Kentler, kullandıkları enerji türleri ve kurdukları ulaşım sistemlerinde akıllı davranırlar ve insanların dükkânlara, çalışma yerlerine, sosyal aktivite ortamlarına ve elbette diğer insanlara yakın mesafede olduğu yüksek yoğunluklu yerleşimleri teşvik ederlerse, bu durumda kentleşme kişi başına daha düşük karbon salımı ve daha düşük ekolojik ayak izi düzeylerine ulaşılabilmesi için gerçek bir imkân sunmaktadır. Kentlerin düşük ekolojik ayak izi, yüksek verimlilik, hareket rahatlığı, sıkışıklığın ve zaman kaybının azlığı gibi unsurların bileşimi açısından sunabileceği en iyi çözümü elde etmek için kentlerin altyapı yatırımlarına ve yaptıkları seçimlere bakmamız gerekiyor.
Yerel Yönetimler için Akıllı Altyapı
Kentlerin altyapı çalışmaları yerel yönetimlerin görevidir.

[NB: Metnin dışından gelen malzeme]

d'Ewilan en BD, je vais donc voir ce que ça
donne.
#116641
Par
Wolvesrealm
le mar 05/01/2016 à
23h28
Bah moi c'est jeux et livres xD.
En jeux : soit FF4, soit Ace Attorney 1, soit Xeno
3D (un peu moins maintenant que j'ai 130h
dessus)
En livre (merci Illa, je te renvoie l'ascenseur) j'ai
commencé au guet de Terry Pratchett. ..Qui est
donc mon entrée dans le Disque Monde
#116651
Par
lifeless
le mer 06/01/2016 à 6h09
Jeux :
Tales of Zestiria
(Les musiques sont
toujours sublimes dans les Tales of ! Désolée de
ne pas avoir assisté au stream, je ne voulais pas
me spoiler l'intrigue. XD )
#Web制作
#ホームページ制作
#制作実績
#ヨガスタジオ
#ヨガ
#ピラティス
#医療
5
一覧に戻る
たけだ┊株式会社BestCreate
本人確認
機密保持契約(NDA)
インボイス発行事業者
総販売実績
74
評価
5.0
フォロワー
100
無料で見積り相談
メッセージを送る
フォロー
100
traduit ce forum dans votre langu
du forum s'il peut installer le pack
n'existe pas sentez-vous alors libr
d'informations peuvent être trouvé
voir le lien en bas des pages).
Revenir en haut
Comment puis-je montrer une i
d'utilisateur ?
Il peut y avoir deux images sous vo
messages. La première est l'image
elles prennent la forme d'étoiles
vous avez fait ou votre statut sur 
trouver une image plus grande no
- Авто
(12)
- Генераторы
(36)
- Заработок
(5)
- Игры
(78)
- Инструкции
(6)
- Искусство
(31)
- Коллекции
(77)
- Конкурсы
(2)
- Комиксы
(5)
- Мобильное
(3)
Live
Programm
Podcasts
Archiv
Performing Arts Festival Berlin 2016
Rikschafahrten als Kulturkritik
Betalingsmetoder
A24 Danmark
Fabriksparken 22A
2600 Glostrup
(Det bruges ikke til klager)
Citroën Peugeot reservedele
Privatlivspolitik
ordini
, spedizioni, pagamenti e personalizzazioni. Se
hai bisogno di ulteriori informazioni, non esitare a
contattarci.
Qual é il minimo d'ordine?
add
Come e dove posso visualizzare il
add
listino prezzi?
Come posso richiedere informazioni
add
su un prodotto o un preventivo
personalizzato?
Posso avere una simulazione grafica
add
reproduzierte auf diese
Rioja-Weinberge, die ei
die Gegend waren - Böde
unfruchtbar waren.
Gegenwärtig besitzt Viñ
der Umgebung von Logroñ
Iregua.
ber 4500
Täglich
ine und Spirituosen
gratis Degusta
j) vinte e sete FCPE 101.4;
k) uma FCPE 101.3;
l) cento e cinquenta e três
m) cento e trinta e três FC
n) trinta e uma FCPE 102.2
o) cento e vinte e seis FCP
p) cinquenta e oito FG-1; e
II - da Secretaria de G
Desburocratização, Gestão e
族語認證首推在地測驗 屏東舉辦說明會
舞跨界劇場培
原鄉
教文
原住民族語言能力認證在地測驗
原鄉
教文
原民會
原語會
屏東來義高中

Enerji, ulaşım, su ve atıkların yönetilmesi, ulaşım, iletişim, su, kanalizasyon ve atık sistemleriyle kentler milyonlarca insanın birbirleriyle ve endüstriyel süreçlerle etkileşime geçtiği karmaşık sistemlerdir. (Barki, 2022) Altyapıyı iyi planlayıp tasarlayan kentler ekonomik fırsatları en yükseğe çıkarabilmeyi, yaşam kalitesini yükseltmeyi, toplum sağlığını geliştirmeyi ve nüfusun doğal çevre üzerindeki etkisini görece düşük karbonlu bir ekonomi yoluyla en aza indirebilmeyi başarmaktadırlar.
Bu temel altyapının önemli bir ayağı, yoğun yerleşim alanlarında ulaşımdır. Otomobillere bel bağlamak yoğun bir trafik, hava kirliliği ve araç egzozlarından çıkan yüksek sera gazı salımları demektir. Oysa otobüs, metro sistemleri, düzgün planlanmış bisiklet ve yürüme rotaları gibi çok daha iyi seçenekler vardır.
Kaynakça:
Aydın, Cem & Turhan, Ethemcan & Gundogan, Arif & Berke, Mustafa. (2017). 100 Maddede Sürdürülebilirlik Rehberi.
Barki, Jasmine & Barić, Andrija & Bach, Mirjana. (2022). Urban sustainability and urbanization: A review of research topics. Croatian Regional Development Journal. 3. 1-18. 10.2478/crdj-2022-0007.
BERKÜN, S. (2017). TÜRKİYE’DE SOSYAL BELEDİYECİLİK ANLAYIŞI. E-Şarkiyat İlmi Araştırmaları Dergisi/Journal of Oriental Scientific Research (JOSR).
ÇİÇEK, Y. (2014, June 14). Geçmişten Günümüze Türkiye'de Yerel Yönetimler. Kahramanmaraş Sütçü İmam Üniversitesi Sosyal Bilimler Dergisi. Retrieved November 16, 2022, from https://dergipark.org.tr/en/pub/ksusbd/issue/10272/126028
Fathi Farzaneh, Amir. (2022). Explaining the Concept of Urbanisation based on the Distinction between the City and the Urban. 10.52547/SOFEH.31.4.49.